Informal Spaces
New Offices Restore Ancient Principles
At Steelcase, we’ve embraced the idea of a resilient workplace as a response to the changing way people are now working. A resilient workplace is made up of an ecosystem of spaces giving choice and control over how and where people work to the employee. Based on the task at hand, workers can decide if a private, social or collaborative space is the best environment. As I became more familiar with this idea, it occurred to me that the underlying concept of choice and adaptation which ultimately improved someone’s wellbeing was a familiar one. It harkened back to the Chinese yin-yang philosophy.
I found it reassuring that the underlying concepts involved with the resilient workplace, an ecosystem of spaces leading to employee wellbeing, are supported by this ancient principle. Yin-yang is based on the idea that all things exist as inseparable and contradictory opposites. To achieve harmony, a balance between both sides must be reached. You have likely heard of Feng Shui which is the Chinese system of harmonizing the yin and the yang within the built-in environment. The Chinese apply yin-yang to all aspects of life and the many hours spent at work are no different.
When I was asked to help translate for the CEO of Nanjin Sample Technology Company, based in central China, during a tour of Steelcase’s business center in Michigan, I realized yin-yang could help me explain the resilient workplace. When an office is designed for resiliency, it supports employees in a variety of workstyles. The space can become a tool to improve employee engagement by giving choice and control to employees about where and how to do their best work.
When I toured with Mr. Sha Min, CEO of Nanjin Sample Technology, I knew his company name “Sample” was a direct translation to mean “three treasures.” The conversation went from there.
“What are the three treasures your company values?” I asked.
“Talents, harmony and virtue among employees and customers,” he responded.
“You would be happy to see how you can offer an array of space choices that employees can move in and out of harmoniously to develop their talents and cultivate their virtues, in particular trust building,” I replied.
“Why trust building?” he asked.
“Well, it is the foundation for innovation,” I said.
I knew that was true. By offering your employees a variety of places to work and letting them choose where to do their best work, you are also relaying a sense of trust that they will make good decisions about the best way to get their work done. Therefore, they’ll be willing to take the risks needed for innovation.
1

= Your assignment =
In the listing above, find the line with "harmony and virtue" and the line with "is the foundation"; set down exactly those two lines and every line between them, nothing more.

= Result of the task =
“Talents, harmony and virtue among employees and customers,” he responded.
“You would be happy to see how you can offer an array of space choices that employees can move in and out of harmoniously to develop their talents and cultivate their virtues, in particular trust building,” I replied.
“Why trust building?” he asked.
“Well, it is the foundation for innovation,” I said.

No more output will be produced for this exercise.